DATA BLOCK below:

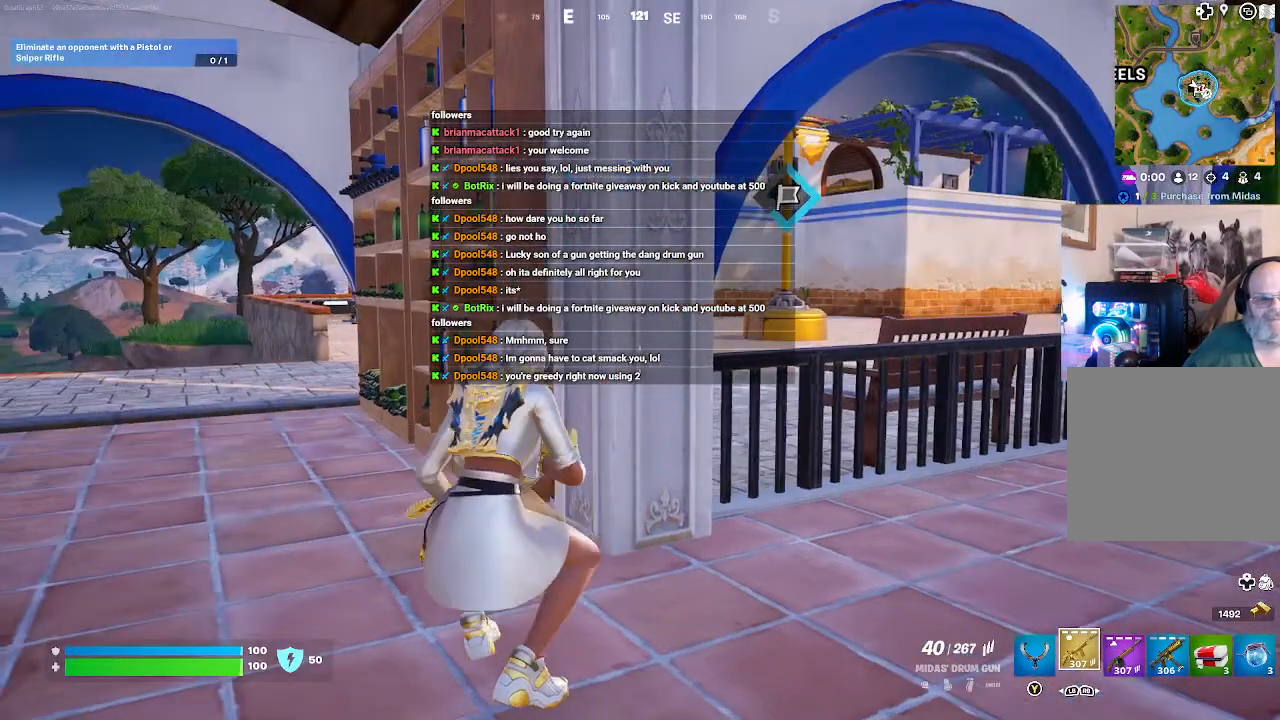
{"buttons": [], "left_stick": "center", "right_stick": "left", "events": [[200, "right_stick", "center"], [433, "right_stick", "left"]]}
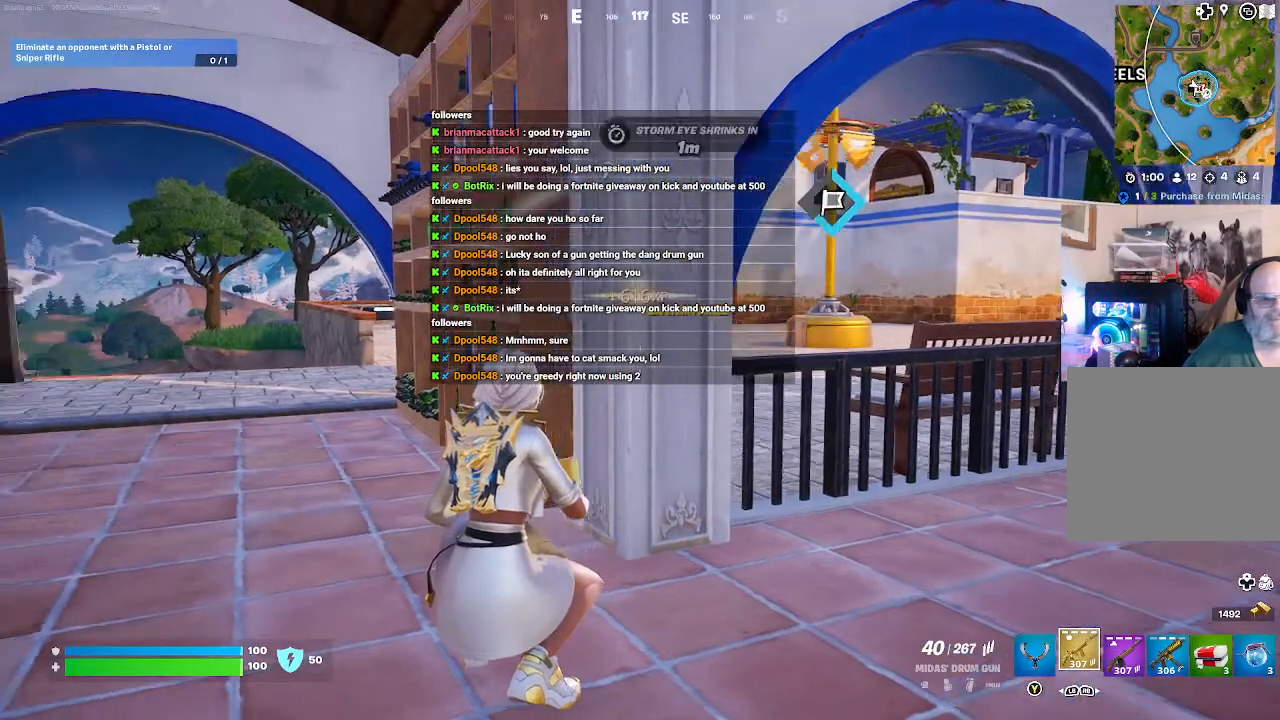
{"buttons": [], "left_stick": "center", "right_stick": "center", "events": [[400, "right_stick", "center"]]}
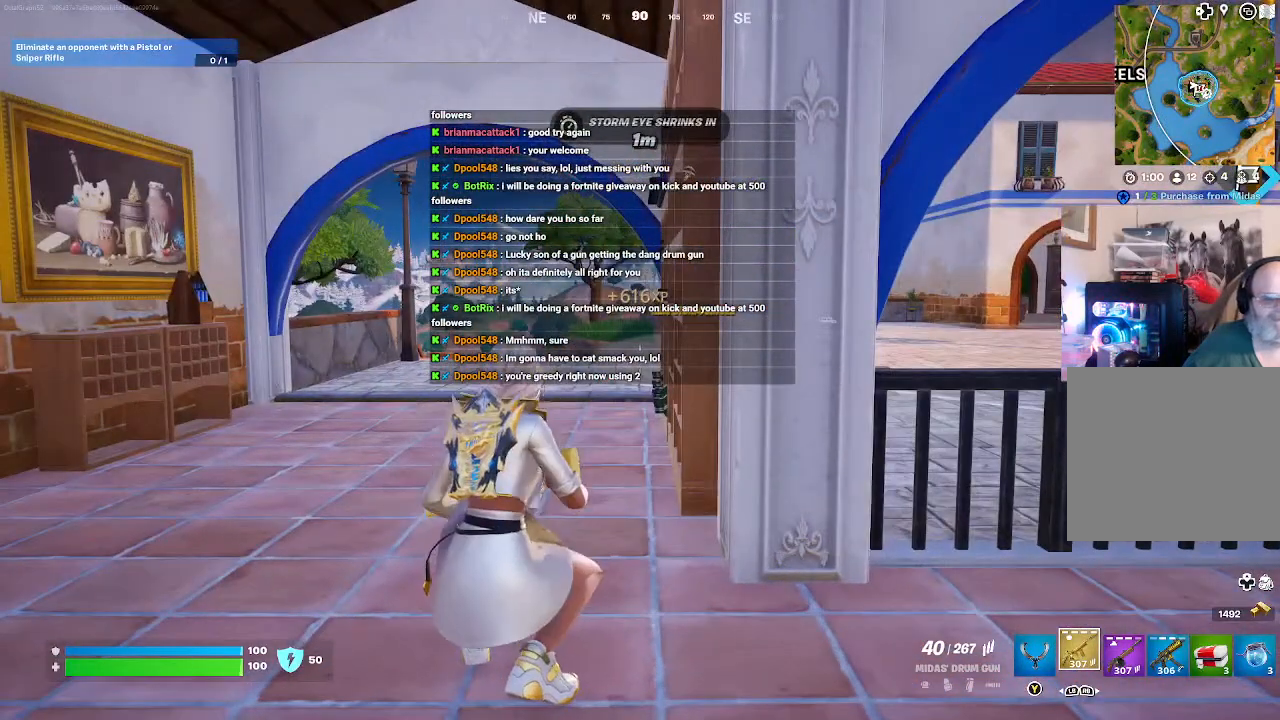
{"buttons": [], "left_stick": "center", "right_stick": "center", "events": []}
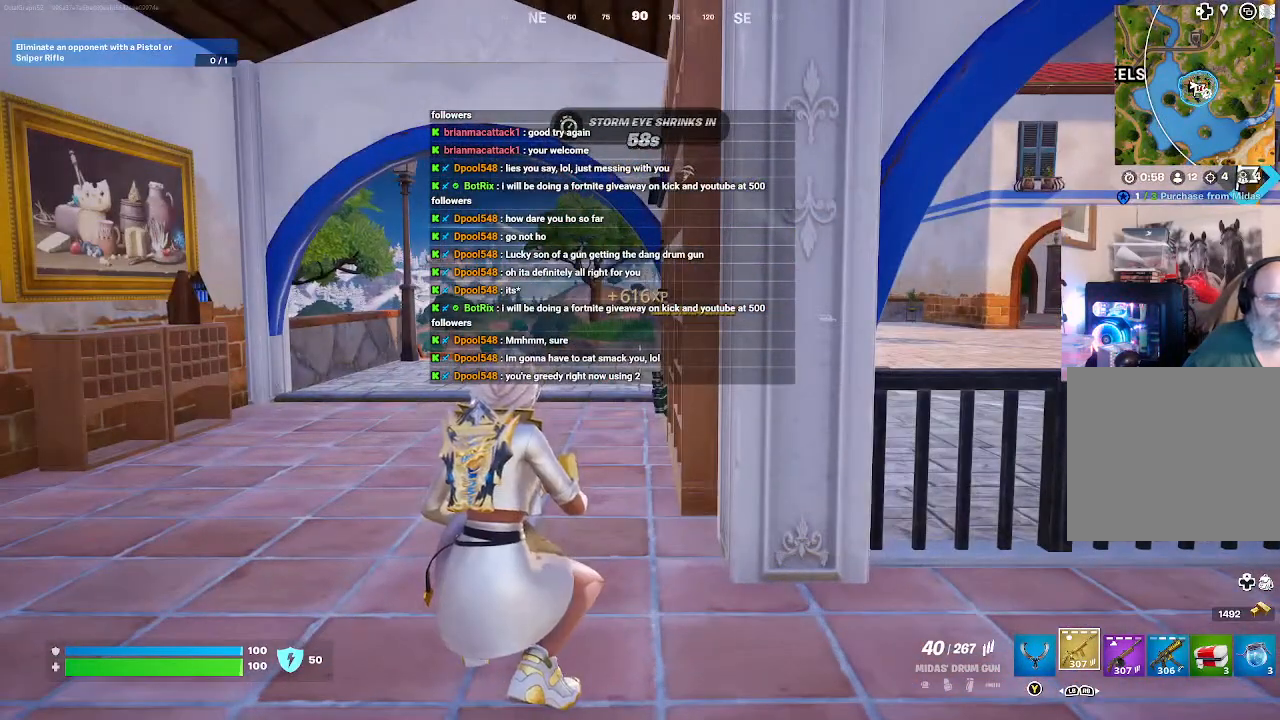
{"buttons": [], "left_stick": "center", "right_stick": "center", "events": []}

End of DATA BLOCK.

> WORK REQUIRED: Output the data above without changes, apart from leaving out the pictures.

> SOLVED PROBLEM:
{"buttons": [], "left_stick": "center", "right_stick": "left", "events": [[200, "right_stick", "center"], [433, "right_stick", "left"]]}
{"buttons": [], "left_stick": "center", "right_stick": "center", "events": [[400, "right_stick", "center"]]}
{"buttons": [], "left_stick": "center", "right_stick": "center", "events": []}
{"buttons": [], "left_stick": "center", "right_stick": "center", "events": []}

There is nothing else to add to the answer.